Querida Carla
"Querida Carla.
Estive compenetrado em meus estudos e por isso não lhe escrevi na última semana, conforme estávamos acostumados a fazer. Disso você já sabe, assim como o conteúdo dessa que você me presenteia com seus olhos e sua calma leitura não é inédito: venho por meio dela falar o quão eu te desejo. Como você pode observar na data, redigi-a no dia subseqüente à sua partida. É uma boa forma de começar a segunda-feira; é uma forma de consolo por ela, a segunda-feira, nos separar após um final de semana repleto de magia e carinho. Sei que já falei tudo isso no seu ouvido dentro do carro, na fila do pão e na beira do laguinho, mas as palavras ditas se perdem no vento enquanto a palavra escrita permanece pela eternidade. Queria estar aí, com você e balbuciar que eu assaz te desejo para o vento pegar e carregar as palavras e espalhá-las pelo mundo, que anda tão carente de um sentimento tão puro e singelo como este. Eu fico deveras feliz quando ando por essas ruas e vejo casais caminhando de mãos dadas, abraçados em frente à portões de madeira e sentados na calçada simplesmente observando a lua. Nesses momentos, é claro, sinto sua falta, pois queria, também, fazer parte de supramencionada paisagem. Mas sei que tão logo os afazeres profissionais forem se esgotando conforme a semana passa, a certeza de repousar meus olhos em tua espectral silhueta vai gradativamente revigorando os meus sentidos. Eu nunca, nunca, nunca pensei encontrar alguém como você. Que compartilhasse o mesmo gosto musical que o meu, que apreciasse assim como eu coisas bobas com o sibilar de um bem-te-vi, que se comprometesse, mesmo que de forma tácita, a batalhar por um relacionamento duradouro e harmonioso. Assim como o nosso o é, e que me faz ser eternamente grato aos Deuses do Destino pela bondade deles em ter te colocado no meu caminho. Sinto sua falta e conto os dias para entrelaçarmos os dedos e confabularmos sobre o nosso futuro. Eu te amo, e amarei enquanto inspirar oxigênio e expirar gás carbônico."
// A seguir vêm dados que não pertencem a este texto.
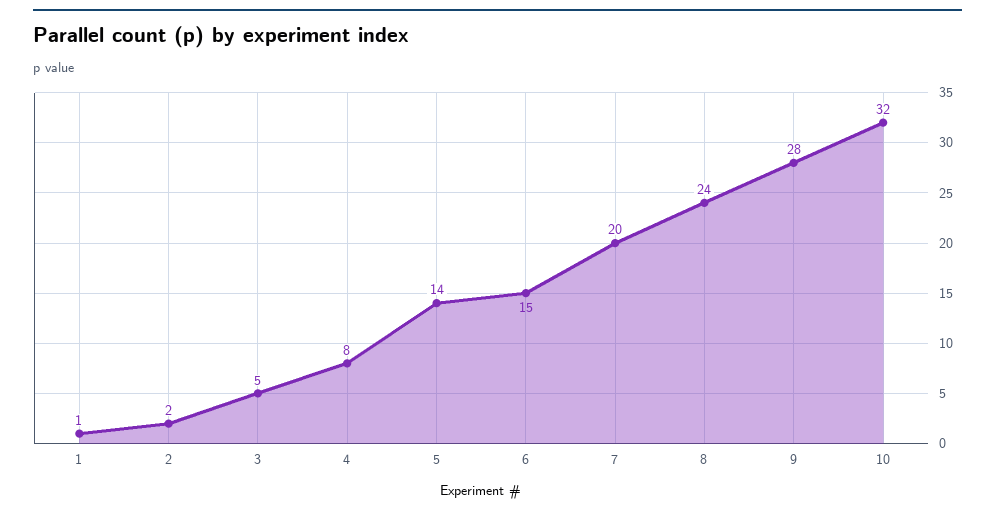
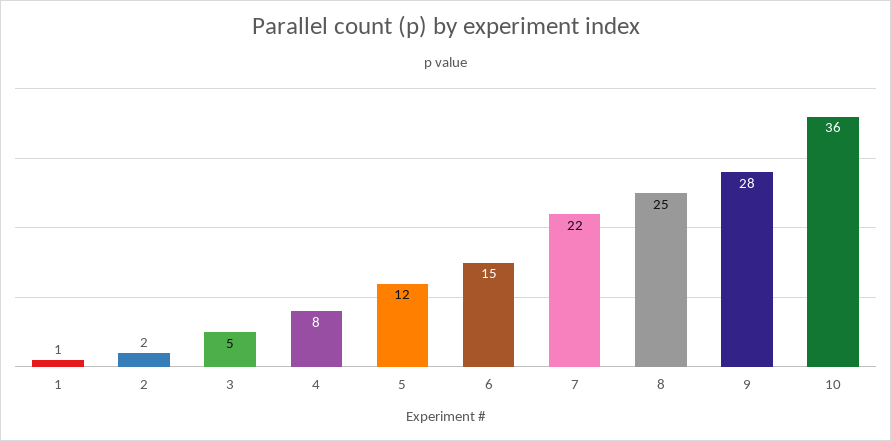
5: 14 -> 12
7: 20 -> 22
8: 24 -> 25
10: 32 -> 36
Ele dobra as folhas cuidadosamente, coloca dentro de um envelope e o deposita na caixa do correio.
Três dias depois o carteiro entrega sua carta.
Ele abre e lê.
Agora ELE é Carla.
De tão desiludido com todas suas tentativas frustradas de conseguir ser amado, criou um holograma que apelidou de Carla e, semanalmente, envia-lhe as mais açucaradas cartas de amor que se tem notícia. E não sofre, não tem ciúmes, é correspondido e não corre o risco de ser abandonado.